Network API calls seems like a scary one. But for things like USB and sys-calls, I'd suggest a "block and log" method.

Like "running this command shows this output (with some extra error messages" and tried to delete these files and do these system calls.

hnlmorg · on March 31, 2021

But my point is even the safest of coreutils will make dozens of SYSCALLs. The moment you start pipelining commands there will be several writes since that's how pipelining works and if you break even one of those writes the entire pipeline fails and the usefulness of this pipeline preview utility falls flat.

There isn't a way you can make this utility safe and useful.

You can make it safe, but then you're drifting into a whole new field of computing with regards to analysing suspicious binaries.
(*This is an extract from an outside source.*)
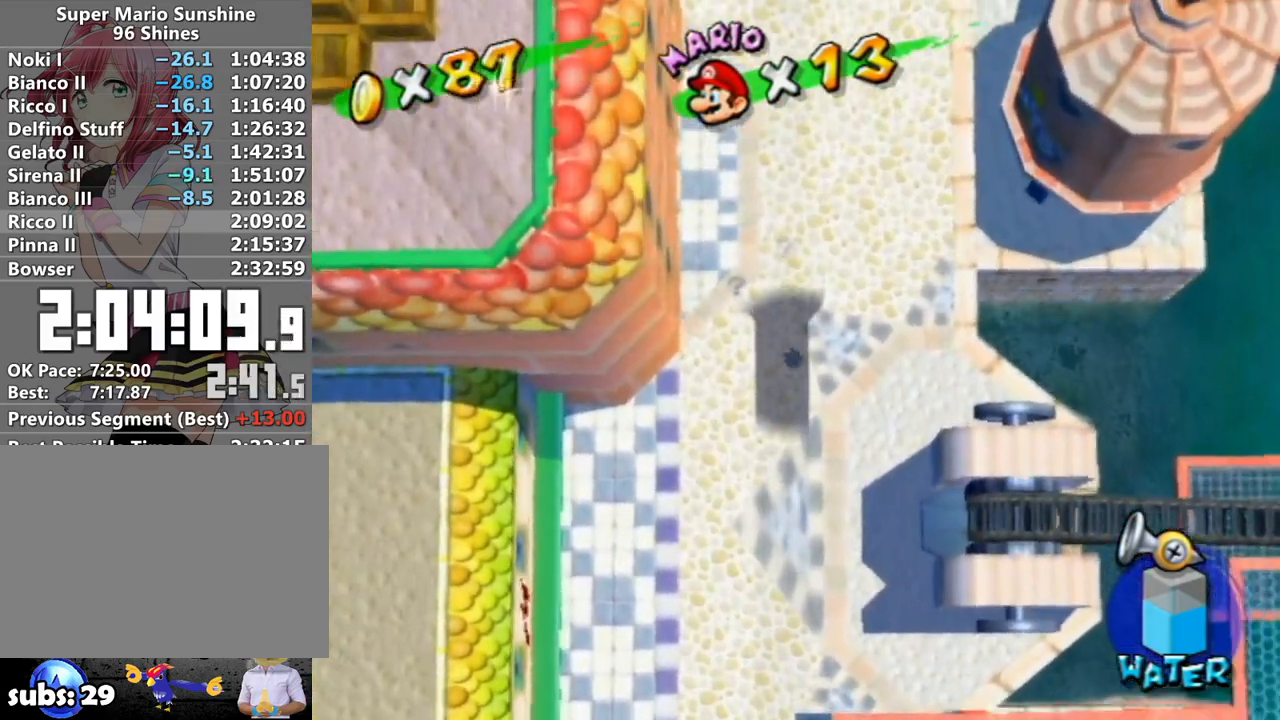
{"buttons": [], "left_stick": "left", "right_stick": "center", "events": [[267, "left_stick", "up-left"], [417, "left_stick", "left"]]}
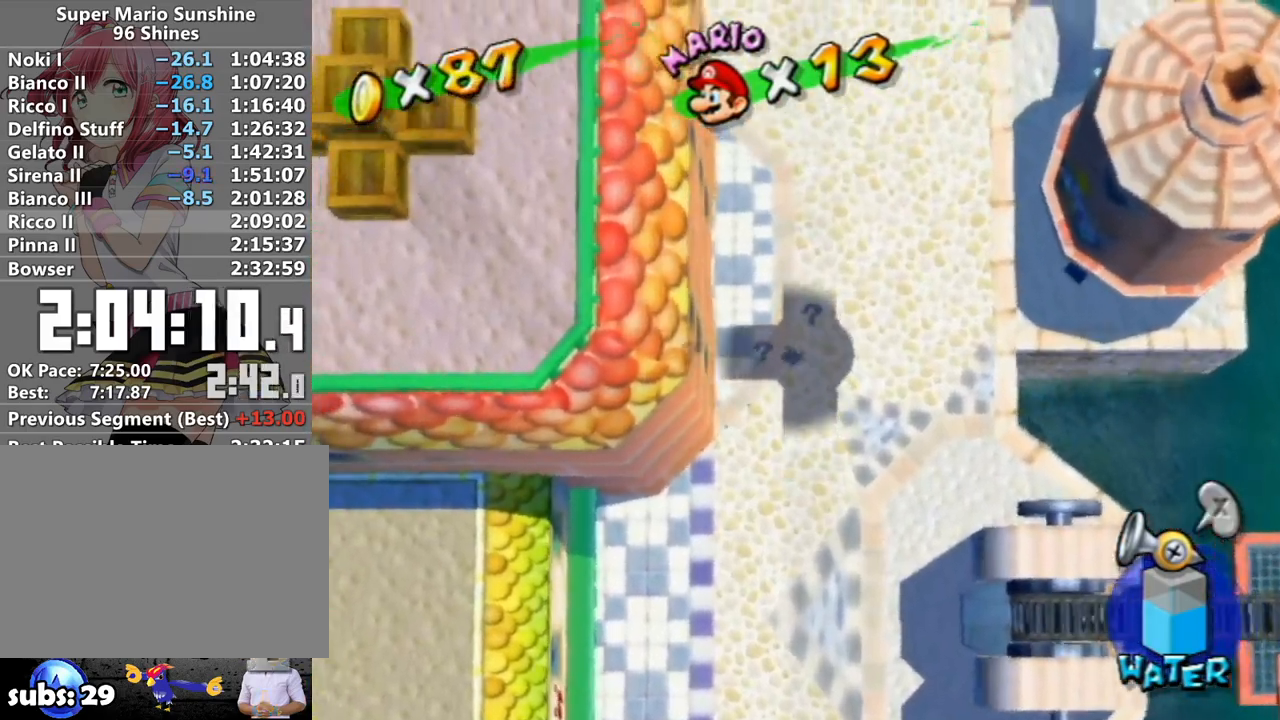
{"buttons": [], "left_stick": "down-right", "right_stick": "center", "events": [[50, "B", "down"], [117, "B", "up"], [217, "left_stick", "center"], [400, "left_stick", "down-right"], [417, "A", "down"], [450, "A", "up"]]}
Unfortunately you then don't have reliable, accurate, real time pipeline previews. Or you can have the real time previews but you then have to accept there is some risk involved. But you can't have it both safe and risk free.

This is why murex took the approach of having a safe list of trusted executables. It doesn't remove the risk but it at least reduces the risk to a subset of commands that are typically read only. However even that is far from a perfect solution.

rocqua · on March 31, 2021

Thinking about it more, the kind of guarantees you want are the kind given by a VM for running untrusted binaries. The only difference is that you don't mind read-access to the host system.

Yes, there will be certain things that involve system-calls or network activity that your previewer will not accurately show. But those cases fall far outside the goal of "live preview of text output of data processing pipelines".

hnlmorg · on March 31, 2021

No they don’t. Believe it or not a lot of people make network API calls from the command line.

I know this because I’m one of them. I’ve even published guides I’m on how to make said API calls and parse them all as one command pipeline.

michaelmior · on March 31, 2021

Sounds like SELinux might do the trick here :)

hnlmorg · on March 31, 2021

How do you differentiate between a write which is safe and a write which isn't? File system location gives a hint but it's no guarantee. Likewise for network connections, SELinux couldn't protect against an unsafe HTTPS POST request vs side-effect free GET request.

And the amount of SELinux tuning you'd need to cover every single executable in every single configuration available on SELinux enabled machine (and even then, your limiting your tool to only work on systems with SELinux) is monumental, manual, inevitably error prone.

There isn't a practical way of making this safe.

rocqua · on March 31, 2021

This thread was originally about using a container / overlay FS that has read access to the underlying filesystem, and writes happen into a temporary overlay.

Network connections and certain system-calls might still be scary. However, VM / container systems that are supposed to defend against hostile hosted machines should also be safe here. The only difference is that here information leaking from the host into the VM is the point, instead of dangerous.

hnlmorg · on March 31, 2021

No, this thread was originally about a version of said tool that I built and the dilemma I had about making it safe.

A VM would be too slow to spin up to be practical for a live preview. A container would be too host specific. And neither solutions fully solve the problem because all you’re addressing is file system access and, as mentioned several times already, that’s only scratching the surface of the interactions a command line tool can make.

My shell, murex, is designed around making networking access as seamless as writing to a local file. Bash does this too with its /dev/$datagram/$port pseudo file system too. So you can’t just dismiss non-local changes as irrelevant.

michaelmior · on March 31, 2021

You're right, it wouldn't be perfect. I was being a bit facetious :) A perfect solution is never really possible and in this case, if you can't have pretty good guarantees of getting it right, probably best not to try. The solution here might just be to be very careful when using such a tool.